Here are some facts about Aweys, an influential figure among insurgents in Somalia where he has headed numerous Islamist groups since the 1990s:

* The 62-year-old bespectacled cleric was born on the outskirts of Dhusamareb town in the Galguduud region of central Somalia. He is part of the Ayr wing of the Habr Gedir, a major sub-clan of the Hawiye.

* Aweys went to secondary school in Mogadishu. In 1972, he joined dictator Mohamed Siad Barre's army and graduated from General Daud military academy. Aweys rose to the rank of colonel and was decorated with a silver medal for bravery in a war against Ethiopia in 1977.

* In the 1990s, Aweys was vice chairman and military commander for al-Ittihad al-Islami, which at the time was Somalia's largest militant Islamist group. He was defeated in battles against Ethiopia and Somali warlords backed by Addis Ababa.

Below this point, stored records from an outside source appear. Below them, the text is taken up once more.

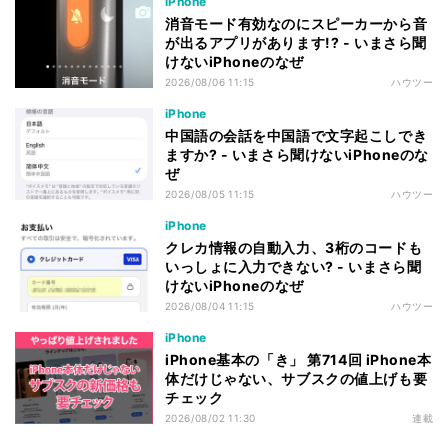
iPhone
消音モード有効なのにスピーカーから音
が出るアプリがあります!? - いまさら聞
けないiPhoneのなぜ
2026/08/06 11:15
ハウツー
iPhone
中国語の会話を中国語で文字起こしでき
ますか? - いまさら聞けないiPhoneのな
ぜ
2026/08/05 11:15
ハウツー
iPhone
クレカ情報の自動入力、3桁のコードも
いっしょに入力できない? - いまさら聞
けないiPhoneのなぜ
2026/08/04 11:15
ハウツー
iPhone
iPhone基本の「き」 第714回 iPhone本
体だけじゃない、サブスクの値上げも要
チェック
2026/08/02 11:30
連載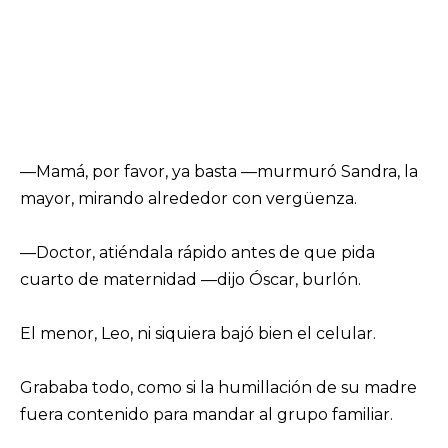
—Mamá, por favor, ya basta —murmuró Sandra, la
mayor, mirando alrededor con vergüenza.
—Doctor, atiéndala rápido antes de que pida
cuarto de maternidad —dijo Óscar, burlón.
El menor, Leo, ni siquiera bajó bien el celular.
Grababa todo, como si la humillación de su madre
fuera contenido para mandar al grupo familiar.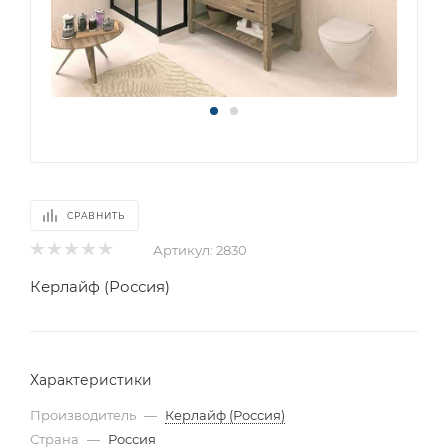
СРАВНИТЬ
Артикул:
2830
Керлайф (Россия)
Характеристики
Производитель
—
Керлайф (Россия)
Страна
—
Россия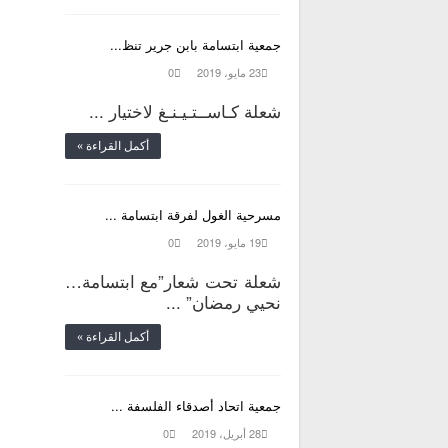
جمعية ابتسامة بابن جرير تنظ...
23 مايو، 2019
0
شعلة كـاســتـيـنـغ لاختيار ...
أكمل القراءة »
مسرحية الغول لفرقة ابتسامة ...
19 مايو، 2019
0
شعلة تحت شعار”مع ابتسامة…
نحيي رمضان” ...
أكمل القراءة »
جمعية اتحاد أصدقاء الفلسفة ...
28 أبريل، 2019
0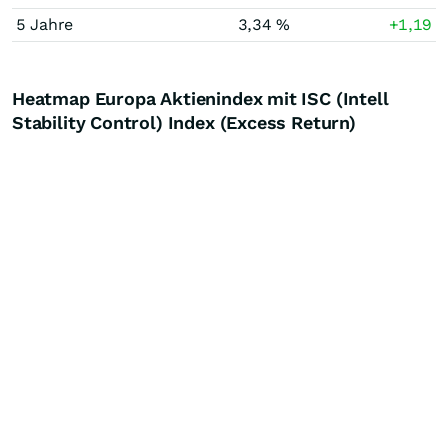
5 Jahre
3,34 %
+1,19
Heatmap Europa Aktienindex mit ISC (Intell
Stability Control) Index (Excess Return)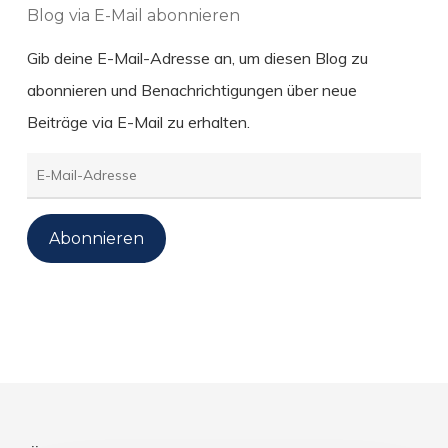
Blog via E-Mail abonnieren
Gib deine E-Mail-Adresse an, um diesen Blog zu
abonnieren und Benachrichtigungen über neue
Beiträge via E-Mail zu erhalten.
E-
Mail-
Adresse
Abonnieren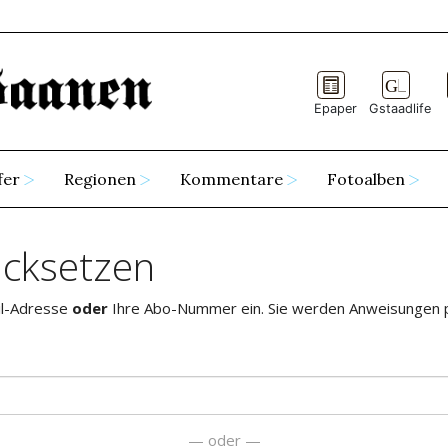
Epaper
Gstaadlife
fer
Regionen
Kommentare
Fotoalben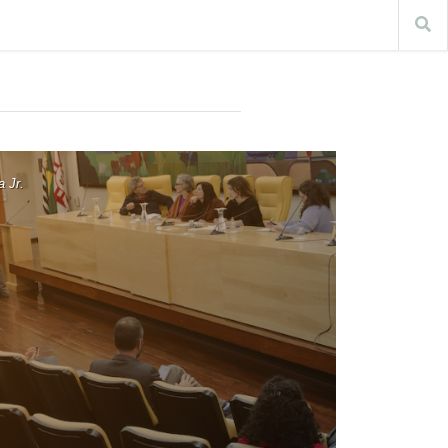
a Jr.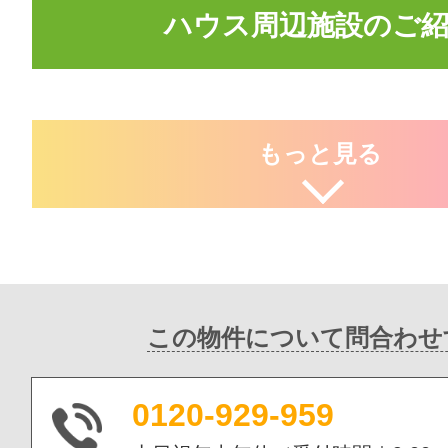
ハウス周辺施設のご
もっと見る
この物件について問合わせ
0120-929-959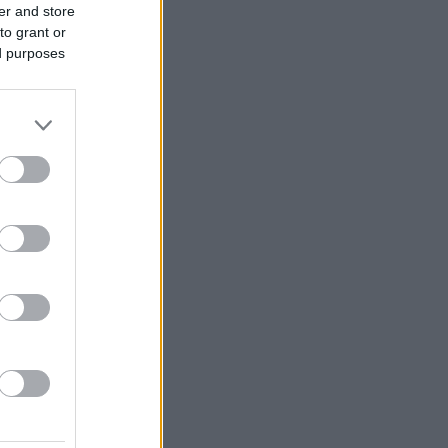
er and store
to grant or
ed purposes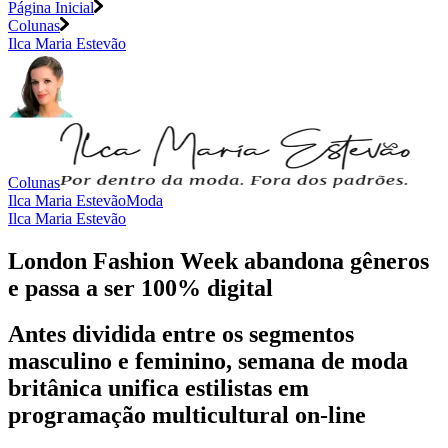
Página Inicial
Colunas
Ilca Maria Estevão
Colunas
Ilca Maria Estevão
Moda
Ilca Maria Estevão
London Fashion Week abandona gêneros
e passa a ser 100% digital
Antes dividida entre os segmentos
masculino e feminino, semana de moda
britânica unifica estilistas em
programação multicultural on-line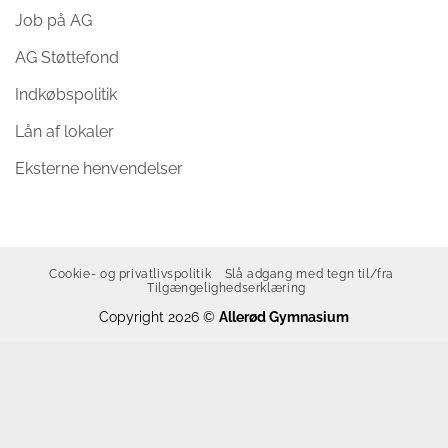
Job på AG
AG Støttefond
Indkøbspolitik
Lån af lokaler
Eksterne henvendelser
Cookie- og privatlivspolitik
Slå adgang med tegn til/fra
Tilgængelighedserklæring
Copyright 2026 ©
Allerød Gymnasium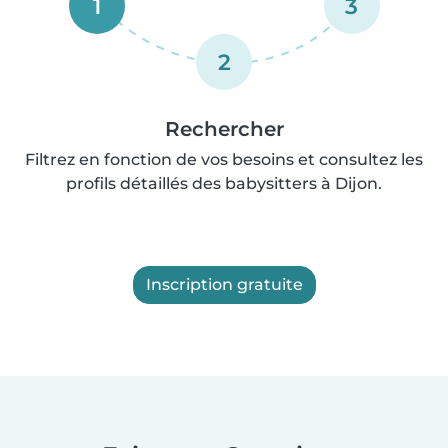
1
3
2
Rechercher
Filtrez en fonction de vos besoins et consultez les
profils détaillés des babysitters à Dijon.
Inscription gratuite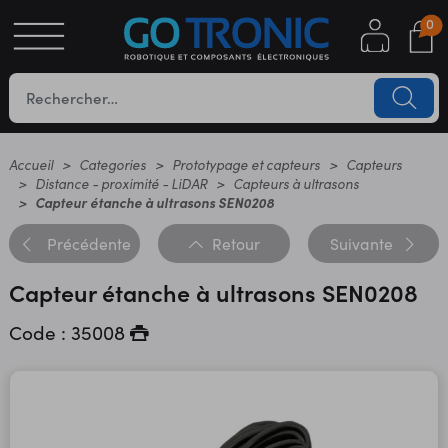
0
S
OTIQUE
UES
Accueil
Categories
Prototypage et capteurs
Capteurs
Distance - proximité - LiDAR
Capteurs à ultrasons
Capteur étanche à ultrasons SEN0208
Précédente
Retour
Suivante
Capteur étanche à ultrasons SEN0208
Code : 35008
YC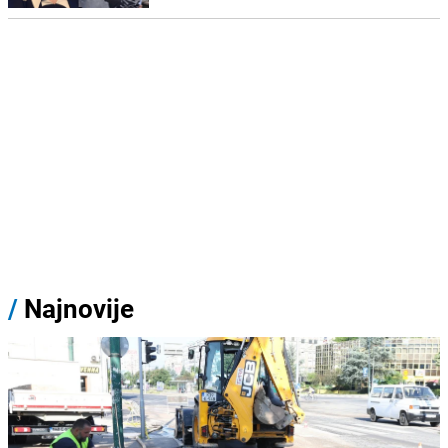
/
Najnovije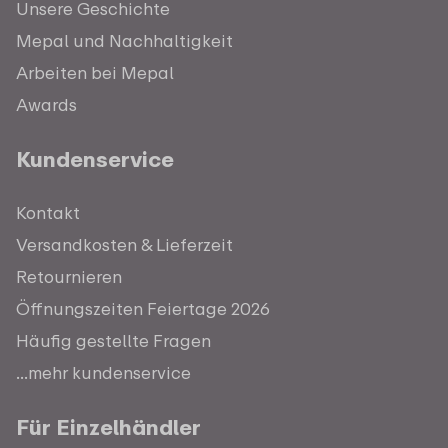
Unsere Geschichte
Mepal und Nachhaltigkeit
Arbeiten bei Mepal
Awards
Kundenservice
Kontakt
Versandkosten & Lieferzeit
Retournieren
Öffnungszeiten Feiertage 2026
Häufig gestellte Fragen
...mehr kundenservice
Für Einzelhändler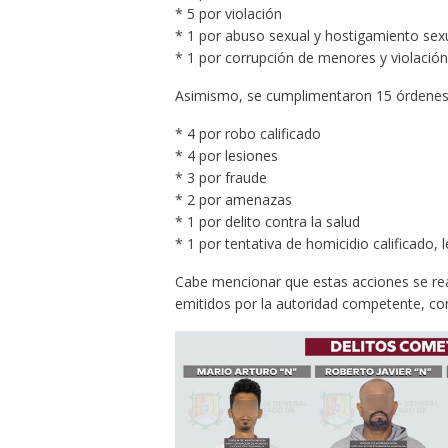
* 5 por violación
* 1 por abuso sexual y hostigamiento sex
* 1 por corrupción de menores y violació
Asimismo, se cumplimentaron 15 órdenes d
* 4 por robo calificado
* 4 por lesiones
* 3 por fraude
* 2 por amenazas
* 1 por delito contra la salud
* 1 por tentativa de homicidio calificado, l
Cabe mencionar que estas acciones se re
emitidos por la autoridad competente, con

* Aweys is among individuals or entities the United States "linked to terrorism" shortly after the Sept. 11 attacks. The United Nations has him on a list of people "belonging to or associated with" al Qaeda. Washington has ruled out contact with Aweys, who denies al Qaeda links.

* President Sheikh Sharif Ahmed, who led the Islamic Courts Union with Aweys before Ethiopian troops expelled them from Mogadishu in late 2006, wants him taken off those lists. Aweys founded the al Shabaab, a militant Islamist group and the armed wing of the sharia courts movement.

* Aweys is a close friend of Sheikh Hassan Abdullah Hersi al-Turki, who, intelligence sources say, leads the Somali wing of the al-Takfir wal-Hijra -- an international Islamist group linked to extremism. Aweys also mentored the former head of the al Shabaab, Aden Hashi Ayro, who was killed in a U.S. air strike in May 2008 and was also accused of al Qaeda links.

* After Ethiopia's invasion of Somalia, Aweys went underground and kept a low profile until publicly re-surfacing in Eritrea at a Somali opposition conference in September 2007. Initially, he was not part of the leadership of the Asmara-based Alliance for the Re-Liberation of Somalia (ARS), but took over after the former head, Ahmed, broke away and became the interim government's president. Aweys returned to Somalia in April on his first known trip back to the Horn of Africa nation.